Detras de la cortina

Cuento: Con la misma piedra

A mis veintiún años, con carro y la plata que me quedaba, luego de pasarle la pensión por alimentos a la madre de mi hija, no me resultaba complicado tener enamorada. Sumado a ello, poseía grandes dotes de donjuán durante ésa, la plenitud de mis años mozos. Sin embargo, por aquellas semanas, andaba más bien desapasionado. Seguía afectado por la conclusión de una relación de medio año, desde la que sólo tuve encuentros fugaces —y frugales— con alguna que otra fémina.

Mi morada se reducía a ochenta metros cuadrados, en un departamento en plena avenida Pardo, que compartía con un amiguete algo mayor que yo. Un excéntrico e intelectual, que según el decir de la gente, era un cholón culto y aspirante. Nos llevábamos bien, cada uno metido en lo suyo y sin incomodar al otro. Solíamos intercambiar libros y algunas noches en las que no teníamos nada que hacer, departíamos acerca de literatura, fútbol, mujeres y un sinfín de banalidades.

Así fue como una fría noche de sábado invernal, mientras leía un libro de Scorza, noté su silueta colarse por el umbral de la puerta de mi caótica habitación.

—Pelucón, ¿y si nos tomamos unas cervantes?

—Juancho, ¿qué tal? ¿Dónde?

—Acá nomás, en la sala. Tengo un jonca en la refri.

—¿Ahorita?

—Claro. ¿Por qué? ¿Tienes planes?

—No, no. Bacán. Dame cinco minutos y salgo.

Chupar era algo que, a esa edad, siempre me animaba, así sea en casa y sin mujeres; aunque las tertulias con libre pensadores de cafetín, las disfrutaba sin necesidad de acompañarlas con licor. De manera que, me cambié y salí a la sala. Juancho había puesto un casete de Travolta en la radio y servido un par de vasos.

—¿Cómo te fue durante la semana?

—Bien. Todo sin novedad. La chamba se ha puesto medio pesada, pero nada del otro mundo. ¿A ti?

—¿Cómo van las importaciones? ¡Ah, verdad! Antes de que se me olvide. Ayer vi Muerte de un magnate de Lombardi, estuvo buenaza. No te la pierdas.
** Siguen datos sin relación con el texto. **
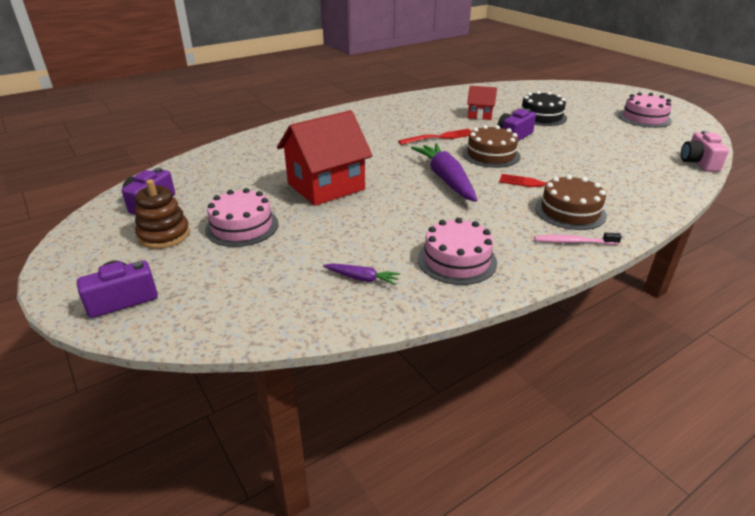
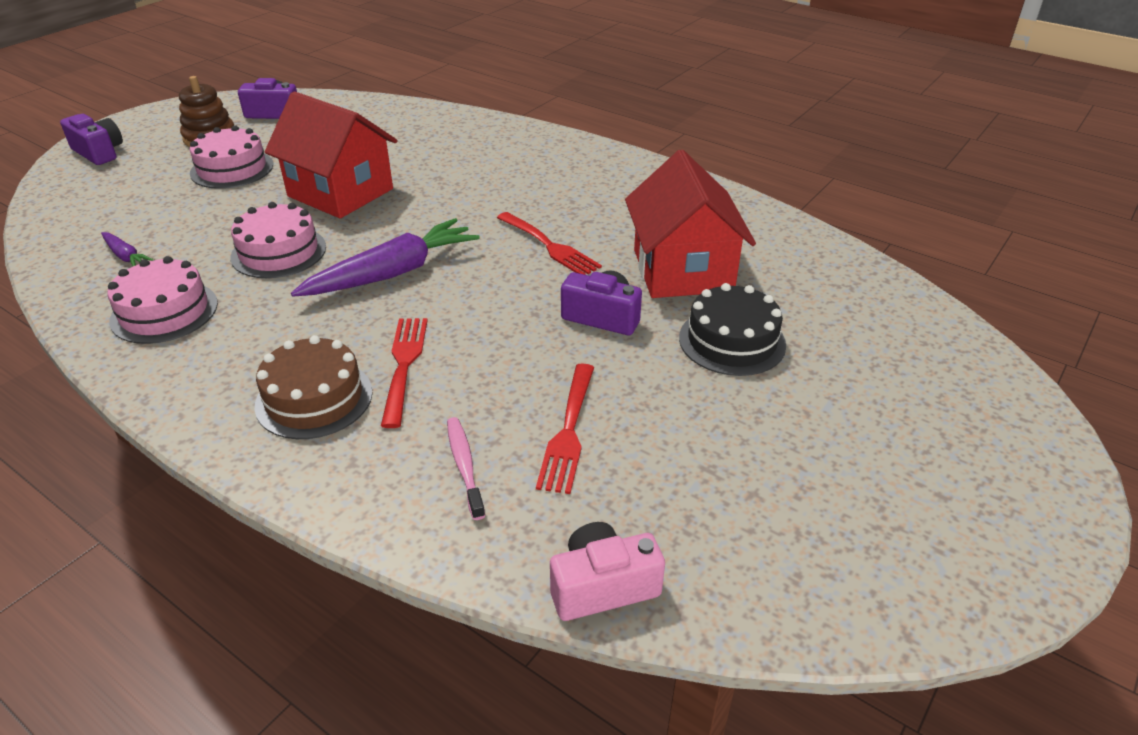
camera: 70 degrees right, 5 degrees up
(362, 278) = (126, 256): purple carrot -> purple carrot turned 45 degrees counterclockwise
(480, 115) = (682, 270): red house -> red house, size x1.92
(491, 155) = (502, 302): brown cake -> none
(573, 242) = (217, 406): pink toothbrush -> pink toothbrush (464, 466)
(602, 155) = (568, 431): none -> red fork
(644, 118) = (850, 500): pink cake -> pink cake (278, 252)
—Ahh, ¿la de Lucho Banchero?

—Ajá.

—¿Dónde la viste?

—Acá, en el cine Pacífico.

—¿Es cierto que han abierto buenas discotecas por allí?

—Ni idea, pelucón. Si quieres vamos a tirar lente al toque.

—Acabamos un par de vasos y vamos pues. Hace tiempo que no salgo de cacería.

— ¡Uy!, ¡flaquitas! Vamos de una vez, que ya se me picó el diente.

—Vamos pues, compadre.

Bajamos a la calle y caminamos hacia Larco. ¡Qué rico era rico caminar por Larco por esos años! Sin tanta gente, sin tanto tráfico, sin ambulantes, sin choros. De pronto, en menos de lo que pensábamos, dimos a parar con un bar-café de ambiente rústico, lleno de gente estrafalaria, vestidos como si estuvieran en una fiesta de disfraces y que más tiraban para frikis que para bohemios o borrachos. Pero de todas formas el sitio se prestaba para libar con tranquilidad, sin descuidar el objetivo principal que era conocer a algunas casquivanas novias de nadie.

Nos sentamos en una mesa apartada, en una esquina que consideré adecuada, para poder divisar desde allí a todas las potenciales presas cuando, de repente, apareció la mesera que nos atendería. Era una rubia de ojos verdes, estatura mediana, delgada, armoniosas formas y bien parecida. Le entregó la carta a Juancho y luego a mí. La miré. Ella también me miró. Sonrió tímidamente y se retiró.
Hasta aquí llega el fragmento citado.